## PROBLEM
For this exercise, retype all the data exactly and exclude every image.

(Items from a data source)

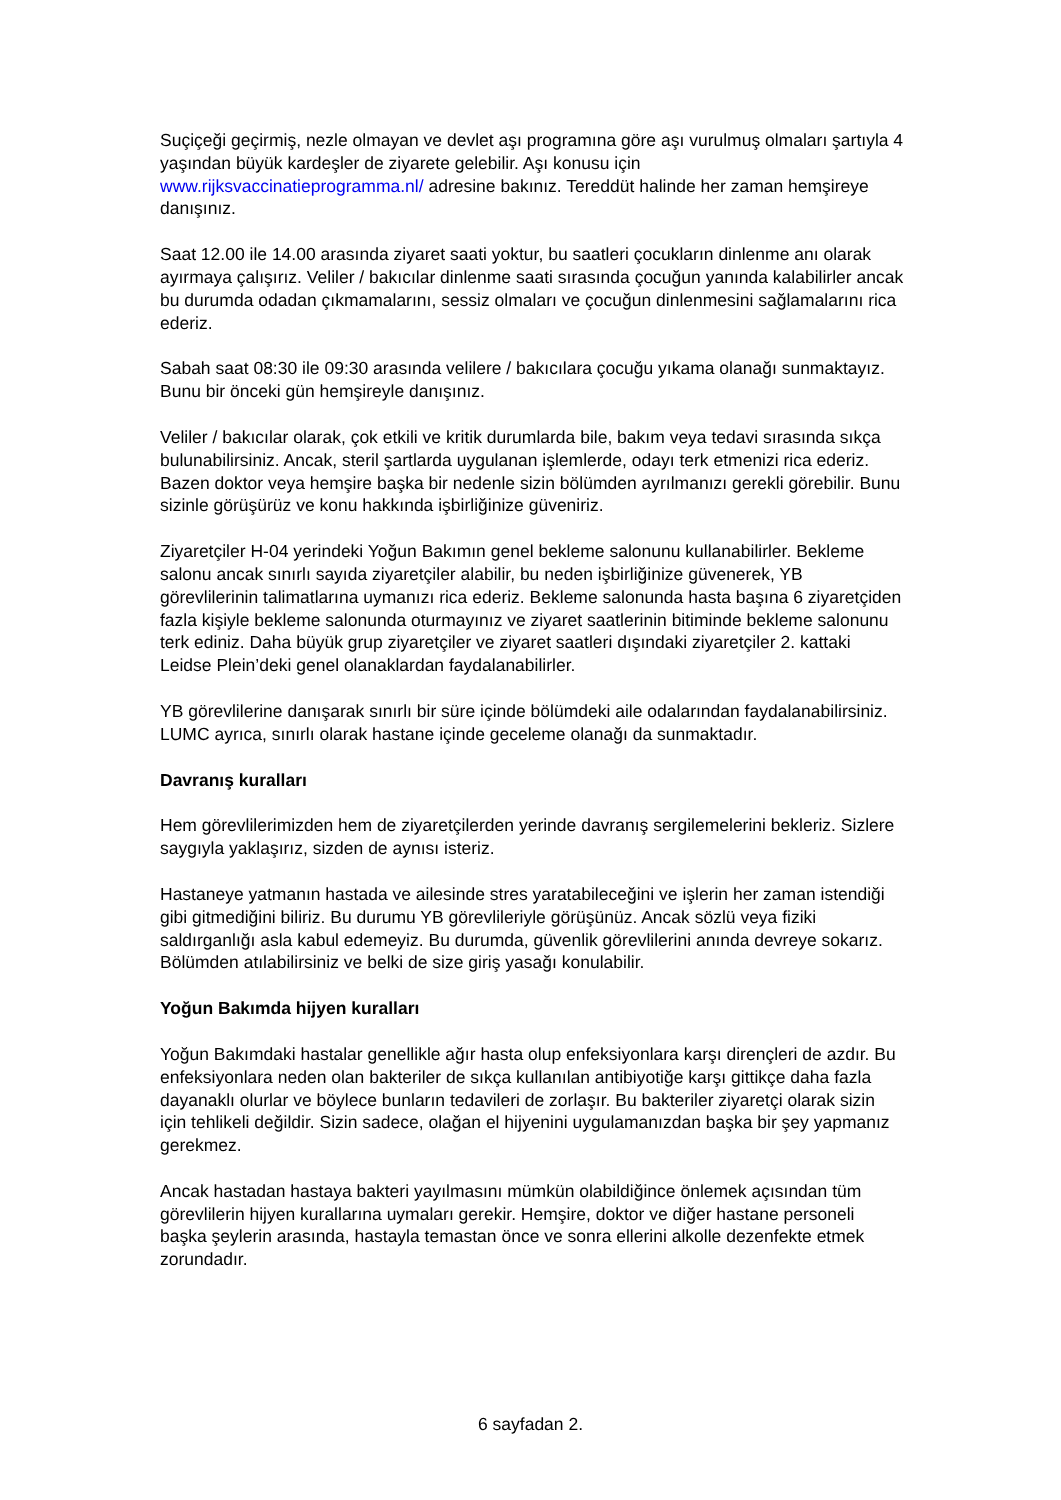Suçiçeği geçirmiş, nezle olmayan ve devlet aşı programına göre aşı vurulmuş olmaları şartıyla 4 yaşından büyük kardeşler de ziyarete gelebilir. Aşı konusu için www.rijksvaccinatieprogramma.nl/ adresine bakınız. Tereddüt halinde her zaman hemşireye danışınız.
Saat 12.00 ile 14.00 arasında ziyaret saati yoktur, bu saatleri çocukların dinlenme anı olarak ayırmaya çalışırız. Veliler / bakıcılar dinlenme saati sırasında çocuğun yanında kalabilirler ancak bu durumda odadan çıkmamalarını, sessiz olmaları ve çocuğun dinlenmesini sağlamalarını rica ederiz.
Sabah saat 08:30 ile 09:30 arasında velilere / bakıcılara çocuğu yıkama olanağı sunmaktayız. Bunu bir önceki gün hemşireyle danışınız.
Veliler / bakıcılar olarak, çok etkili ve kritik durumlarda bile, bakım veya tedavi sırasında sıkça bulunabilirsiniz. Ancak, steril şartlarda uygulanan işlemlerde, odayı terk etmenizi rica ederiz. Bazen doktor veya hemşire başka bir nedenle sizin bölümden ayrılmanızı gerekli görebilir. Bunu sizinle görüşürüz ve konu hakkında işbirliğinize güveniriz.
Ziyaretçiler H-04 yerindeki Yoğun Bakımın genel bekleme salonunu kullanabilirler. Bekleme salonu ancak sınırlı sayıda ziyaretçiler alabilir, bu neden işbirliğinize güvenerek, YB görevlilerinin talimatlarına uymanızı rica ederiz. Bekleme salonunda hasta başına 6 ziyaretçiden fazla kişiyle bekleme salonunda oturmayınız ve ziyaret saatlerinin bitiminde bekleme salonunu terk ediniz. Daha büyük grup ziyaretçiler ve ziyaret saatleri dışındaki ziyaretçiler 2. kattaki Leidse Plein’deki genel olanaklardan faydalanabilirler.
YB görevlilerine danışarak sınırlı bir süre içinde bölümdeki aile odalarından faydalanabilirsiniz. LUMC ayrıca, sınırlı olarak hastane içinde geceleme olanağı da sunmaktadır.
Davranış kuralları
Hem görevlilerimizden hem de ziyaretçilerden yerinde davranış sergilemelerini bekleriz. Sizlere saygıyla yaklaşırız, sizden de aynısı isteriz.
Hastaneye yatmanın hastada ve ailesinde stres yaratabileceğini ve işlerin her zaman istendiği gibi gitmediğini biliriz. Bu durumu YB görevlileriyle görüşünüz. Ancak sözlü veya fiziki saldırganlığı asla kabul edemeyiz. Bu durumda, güvenlik görevlilerini anında devreye sokarız. Bölümden atılabilirsiniz ve belki de size giriş yasağı konulabilir.
Yoğun Bakımda hijyen kuralları
Yoğun Bakımdaki hastalar genellikle ağır hasta olup enfeksiyonlara karşı dirençleri de azdır. Bu enfeksiyonlara neden olan bakteriler de sıkça kullanılan antibiyotiğe karşı gittikçe daha fazla dayanaklı olurlar ve böylece bunların tedavileri de zorlaşır. Bu bakteriler ziyaretçi olarak sizin için tehlikeli değildir. Sizin sadece, olağan el hijyenini uygulamanızdan başka bir şey yapmanız gerekmez.
Ancak hastadan hastaya bakteri yayılmasını mümkün olabildiğince önlemek açısından tüm görevlilerin hijyen kurallarına uymaları gerekir. Hemşire, doktor ve diğer hastane personeli başka şeylerin arasında, hastayla temastan önce ve sonra ellerini alkolle dezenfekte etmek zorundadır.
6 sayfadan 2.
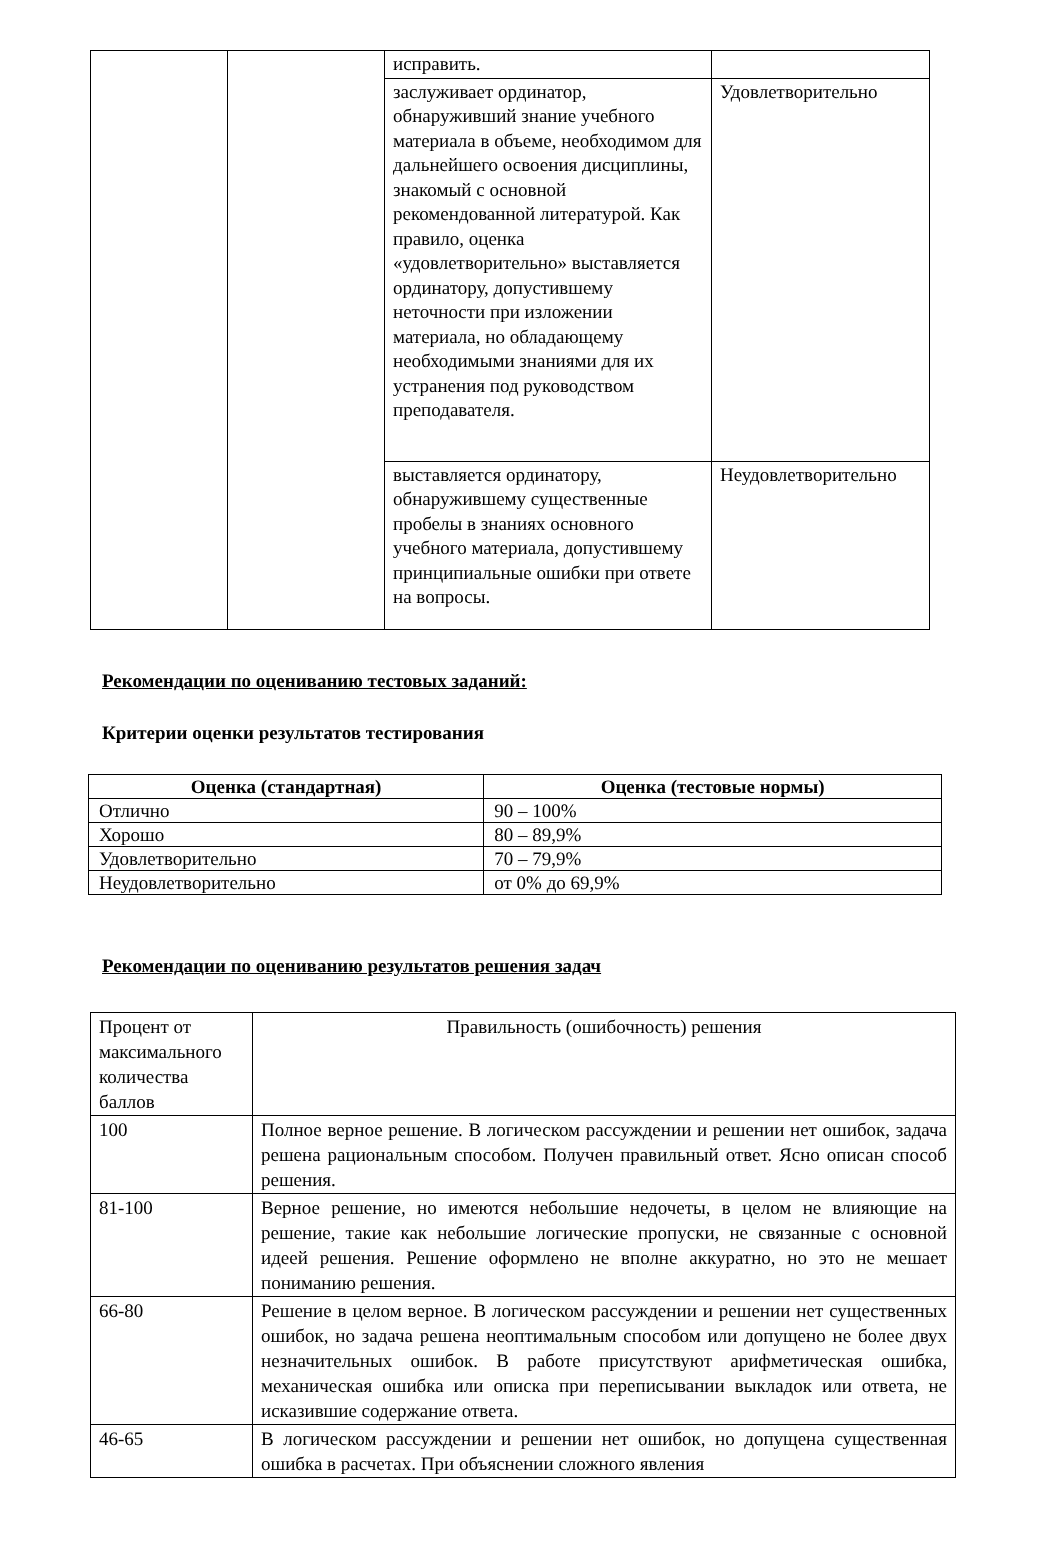| | | исправить. | |
| | | заслуживает ординатор, обнаруживший знание учебного материала в объеме, необходимом для дальнейшего освоения дисциплины, знакомый с основной рекомендованной литературой. Как правило, оценка «удовлетворительно» выставляется ординатору, допустившему неточности при изложении материала, но обладающему необходимыми знаниями для их устранения под руководством преподавателя. | Удовлетворительно |
| | | выставляется ординатору, обнаружившему существенные пробелы в знаниях основного учебного материала, допустившему принципиальные ошибки при ответе на вопросы. | Неудовлетворительно |
Рекомендации по оцениванию тестовых заданий:
Критерии оценки результатов тестирования
| Оценка (стандартная) | Оценка (тестовые нормы) |
| --- | --- |
| Отлично | 90 – 100% |
| Хорошо | 80 – 89,9% |
| Удовлетворительно | 70 – 79,9% |
| Неудовлетворительно | от 0% до 69,9% |
Рекомендации по оцениванию результатов решения задач
| Процент от максимального количества баллов | Правильность (ошибочность) решения |
| 100 | Полное верное решение. В логическом рассуждении и решении нет ошибок, задача решена рациональным способом. Получен правильный ответ. Ясно описан способ решения. |
| 81-100 | Верное решение, но имеются небольшие недочеты, в целом не влияющие на решение, такие как небольшие логические пропуски, не связанные с основной идеей решения. Решение оформлено не вполне аккуратно, но это не мешает пониманию решения. |
| 66-80 | Решение в целом верное. В логическом рассуждении и решении нет существенных ошибок, но задача решена неоптимальным способом или допущено не более двух незначительных ошибок. В работе присутствуют арифметическая ошибка, механическая ошибка или описка при переписывании выкладок или ответа, не исказившие содержание ответа. |
| 46-65 | В логическом рассуждении и решении нет ошибок, но допущена существенная ошибка в расчетах. При объяснении сложного явления |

## RESPONSE AREA
Suçiçeği geçirmiş, nezle olmayan ve devlet aşı programına göre aşı vurulmuş olmaları şartıyla 4 yaşından büyük kardeşler de ziyarete gelebilir. Aşı konusu için www.rijksvaccinatieprogramma.nl/ adresine bakınız. Tereddüt halinde her zaman hemşireye danışınız.
Saat 12.00 ile 14.00 arasında ziyaret saati yoktur, bu saatleri çocukların dinlenme anı olarak ayırmaya çalışırız. Veliler / bakıcılar dinlenme saati sırasında çocuğun yanında kalabilirler ancak bu durumda odadan çıkmamalarını, sessiz olmaları ve çocuğun dinlenmesini sağlamalarını rica ederiz.
Sabah saat 08:30 ile 09:30 arasında velilere / bakıcılara çocuğu yıkama olanağı sunmaktayız. Bunu bir önceki gün hemşireyle danışınız.
Veliler / bakıcılar olarak, çok etkili ve kritik durumlarda bile, bakım veya tedavi sırasında sıkça bulunabilirsiniz. Ancak, steril şartlarda uygulanan işlemlerde, odayı terk etmenizi rica ederiz. Bazen doktor veya hemşire başka bir nedenle sizin bölümden ayrılmanızı gerekli görebilir. Bunu sizinle görüşürüz ve konu hakkında işbirliğinize güveniriz.
Ziyaretçiler H-04 yerindeki Yoğun Bakımın genel bekleme salonunu kullanabilirler. Bekleme salonu ancak sınırlı sayıda ziyaretçiler alabilir, bu neden işbirliğinize güvenerek, YB görevlilerinin talimatlarına uymanızı rica ederiz. Bekleme salonunda hasta başına 6 ziyaretçiden fazla kişiyle bekleme salonunda oturmayınız ve ziyaret saatlerinin bitiminde bekleme salonunu terk ediniz. Daha büyük grup ziyaretçiler ve ziyaret saatleri dışındaki ziyaretçiler 2. kattaki Leidse Plein’deki genel olanaklardan faydalanabilirler.
YB görevlilerine danışarak sınırlı bir süre içinde bölümdeki aile odalarından faydalanabilirsiniz. LUMC ayrıca, sınırlı olarak hastane içinde geceleme olanağı da sunmaktadır.
Davranış kuralları
Hem görevlilerimizden hem de ziyaretçilerden yerinde davranış sergilemelerini bekleriz. Sizlere saygıyla yaklaşırız, sizden de aynısı isteriz.
Hastaneye yatmanın hastada ve ailesinde stres yaratabileceğini ve işlerin her zaman istendiği gibi gitmediğini biliriz. Bu durumu YB görevlileriyle görüşünüz. Ancak sözlü veya fiziki saldırganlığı asla kabul edemeyiz. Bu durumda, güvenlik görevlilerini anında devreye sokarız. Bölümden atılabilirsiniz ve belki de size giriş yasağı konulabilir.
Yoğun Bakımda hijyen kuralları
Yoğun Bakımdaki hastalar genellikle ağır hasta olup enfeksiyonlara karşı dirençleri de azdır. Bu enfeksiyonlara neden olan bakteriler de sıkça kullanılan antibiyotiğe karşı gittikçe daha fazla dayanaklı olurlar ve böylece bunların tedavileri de zorlaşır. Bu bakteriler ziyaretçi olarak sizin için tehlikeli değildir. Sizin sadece, olağan el hijyenini uygulamanızdan başka bir şey yapmanız gerekmez.
Ancak hastadan hastaya bakteri yayılmasını mümkün olabildiğince önlemek açısından tüm görevlilerin hijyen kurallarına uymaları gerekir. Hemşire, doktor ve diğer hastane personeli başka şeylerin arasında, hastayla temastan önce ve sonra ellerini alkolle dezenfekte etmek zorundadır.
6 sayfadan 2.
| | | исправить. | |
| | | заслуживает ординатор, обнаруживший знание учебного материала в объеме, необходимом для дальнейшего освоения дисциплины, знакомый с основной рекомендованной литературой. Как правило, оценка «удовлетворительно» выставляется ординатору, допустившему неточности при изложении материала, но обладающему необходимыми знаниями для их устранения под руководством преподавателя. | Удовлетворительно |
| | | выставляется ординатору, обнаружившему существенные пробелы в знаниях основного учебного материала, допустившему принципиальные ошибки при ответе на вопросы. | Неудовлетворительно |
Рекомендации по оцениванию тестовых заданий:
Критерии оценки результатов тестирования
| Оценка (стандартная) | Оценка (тестовые нормы) |
| --- | --- |
| Отлично | 90 – 100% |
| Хорошо | 80 – 89,9% |
| Удовлетворительно | 70 – 79,9% |
| Неудовлетворительно | от 0% до 69,9% |
Рекомендации по оцениванию результатов решения задач
| Процент от максимального количества баллов | Правильность (ошибочность) решения |
| 100 | Полное верное решение. В логическом рассуждении и решении нет ошибок, задача решена рациональным способом. Получен правильный ответ. Ясно описан способ решения. |
| 81-100 | Верное решение, но имеются небольшие недочеты, в целом не влияющие на решение, такие как небольшие логические пропуски, не связанные с основной идеей решения. Решение оформлено не вполне аккуратно, но это не мешает пониманию решения. |
| 66-80 | Решение в целом верное. В логическом рассуждении и решении нет существенных ошибок, но задача решена неоптимальным способом или допущено не более двух незначительных ошибок. В работе присутствуют арифметическая ошибка, механическая ошибка или описка при переписывании выкладок или ответа, не исказившие содержание ответа. |
| 46-65 | В логическом рассуждении и решении нет ошибок, но допущена существенная ошибка в расчетах. При объяснении сложного явления |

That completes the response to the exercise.